Review of Snapshot, 1988 by Joe Hill

October 21, 2016

Spur of the moment, step aside reviews waiting in the wings because I get excited about reading a publication where I get to flip real life pages!

Reviewing magazines is a whole bin of candy worms, squirmies if you’re a Bulk Barn shopper, that Unnerving Magazine isn’t quite ready to jump into. However, there are exceptions to every rule, written in washable marker or not. The most recent issue of Cemetery Dance features a novella by Joe Hill, the following review is of said novella, as I haven’t had the time to read anything else of the magazine just yet, and as I mentioned, can’t really see reviewing a magazine, not with so many different parts.

Anyway, Snapshot, 1988. The narrator is a man recalling his chubster boyhood, a character that brings to mind Jerry O’Connell's performance in Stand by Me, the adaptation of Stephen King’s The Body, sincerely.  Once the brain settles in and stops spotting potential inspiration sources, the quality of this story reveals itself.
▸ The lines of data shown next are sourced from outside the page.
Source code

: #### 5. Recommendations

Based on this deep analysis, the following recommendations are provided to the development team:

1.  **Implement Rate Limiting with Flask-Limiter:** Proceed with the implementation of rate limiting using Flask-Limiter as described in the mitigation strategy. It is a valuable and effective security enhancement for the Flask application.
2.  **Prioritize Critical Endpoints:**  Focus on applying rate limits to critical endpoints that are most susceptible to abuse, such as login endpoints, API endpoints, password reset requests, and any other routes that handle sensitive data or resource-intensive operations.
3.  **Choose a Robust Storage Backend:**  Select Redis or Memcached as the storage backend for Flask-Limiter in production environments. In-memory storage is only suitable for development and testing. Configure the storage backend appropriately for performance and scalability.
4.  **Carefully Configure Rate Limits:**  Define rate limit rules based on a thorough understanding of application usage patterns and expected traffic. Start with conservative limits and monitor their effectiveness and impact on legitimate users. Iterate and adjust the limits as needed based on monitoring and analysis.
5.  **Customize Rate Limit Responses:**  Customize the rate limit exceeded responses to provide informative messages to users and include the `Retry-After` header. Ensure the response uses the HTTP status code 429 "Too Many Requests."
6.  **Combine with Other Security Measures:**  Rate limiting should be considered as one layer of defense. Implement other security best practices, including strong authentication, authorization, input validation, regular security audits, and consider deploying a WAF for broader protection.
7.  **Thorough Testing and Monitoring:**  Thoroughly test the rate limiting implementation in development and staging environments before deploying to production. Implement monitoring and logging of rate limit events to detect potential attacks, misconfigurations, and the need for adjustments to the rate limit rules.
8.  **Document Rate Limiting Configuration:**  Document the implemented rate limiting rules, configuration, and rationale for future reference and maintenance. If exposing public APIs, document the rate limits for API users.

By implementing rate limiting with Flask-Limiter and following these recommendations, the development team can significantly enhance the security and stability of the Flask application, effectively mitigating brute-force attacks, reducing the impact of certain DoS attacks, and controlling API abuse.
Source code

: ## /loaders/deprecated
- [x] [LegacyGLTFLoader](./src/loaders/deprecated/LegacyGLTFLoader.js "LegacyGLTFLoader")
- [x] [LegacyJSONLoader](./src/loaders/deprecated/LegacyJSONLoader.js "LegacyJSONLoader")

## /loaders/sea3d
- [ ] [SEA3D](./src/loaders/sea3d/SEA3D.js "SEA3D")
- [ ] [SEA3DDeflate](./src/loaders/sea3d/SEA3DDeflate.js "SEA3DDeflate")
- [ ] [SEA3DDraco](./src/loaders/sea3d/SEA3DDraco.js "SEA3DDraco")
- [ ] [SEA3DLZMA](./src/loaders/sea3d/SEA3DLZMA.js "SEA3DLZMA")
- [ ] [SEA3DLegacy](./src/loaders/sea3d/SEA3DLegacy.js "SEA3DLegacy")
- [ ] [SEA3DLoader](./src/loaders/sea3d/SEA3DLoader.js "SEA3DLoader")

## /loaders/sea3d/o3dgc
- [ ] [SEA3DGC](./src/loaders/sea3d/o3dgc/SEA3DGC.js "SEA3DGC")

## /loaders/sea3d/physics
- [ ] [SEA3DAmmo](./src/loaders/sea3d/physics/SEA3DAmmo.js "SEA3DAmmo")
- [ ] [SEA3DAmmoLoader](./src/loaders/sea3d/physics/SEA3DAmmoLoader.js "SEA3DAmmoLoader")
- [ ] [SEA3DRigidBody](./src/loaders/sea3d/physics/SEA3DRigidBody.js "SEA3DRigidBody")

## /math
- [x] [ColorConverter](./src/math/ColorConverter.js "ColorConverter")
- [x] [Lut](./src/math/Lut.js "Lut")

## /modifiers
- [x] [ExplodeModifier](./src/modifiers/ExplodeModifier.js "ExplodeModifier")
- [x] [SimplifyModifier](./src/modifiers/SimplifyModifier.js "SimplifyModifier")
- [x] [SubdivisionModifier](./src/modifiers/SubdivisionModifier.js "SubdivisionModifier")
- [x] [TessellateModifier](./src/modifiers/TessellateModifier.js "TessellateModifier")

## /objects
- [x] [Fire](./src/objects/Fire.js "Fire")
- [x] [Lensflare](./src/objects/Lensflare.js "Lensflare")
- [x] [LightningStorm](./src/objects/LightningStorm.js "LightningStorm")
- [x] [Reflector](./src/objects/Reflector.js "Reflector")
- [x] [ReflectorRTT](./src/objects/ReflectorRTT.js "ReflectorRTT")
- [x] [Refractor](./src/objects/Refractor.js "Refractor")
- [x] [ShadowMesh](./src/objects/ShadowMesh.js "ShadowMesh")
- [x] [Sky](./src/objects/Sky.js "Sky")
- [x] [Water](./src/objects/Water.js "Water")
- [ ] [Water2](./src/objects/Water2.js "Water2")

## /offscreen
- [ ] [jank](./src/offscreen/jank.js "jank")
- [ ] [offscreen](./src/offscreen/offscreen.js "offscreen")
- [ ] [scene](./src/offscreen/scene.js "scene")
It’s intriguing and suspenseful from almost the very beginning, takes a designed dip, lulling for the notion of safety before a dark birdie chirps its hunger once again. There are hard truths in this fantasy and developing, rounded and plausible characters reacting reasonably really assisted in bringing across a message that demanded big emotion from a not so long story.

The idea is fun and no less sinister for its rather pedestrian seeming designs on tyranny. Presenting a tool of destruction in the body of an everyday object is great way to mount terror and rattle the rib cages over the long run. Can’t really call the cops with concerns about a man is rolling around in a Caddy packing a Polaroid, can ya?

High-quality writing, fine pacing, strong characters and a true notion of fear pack together in a truly heart-hammering, heart-wrenching tale of the fantastic.

Cemetery Dance has never failed me and featuring stories like Snapshot, 1988 is why.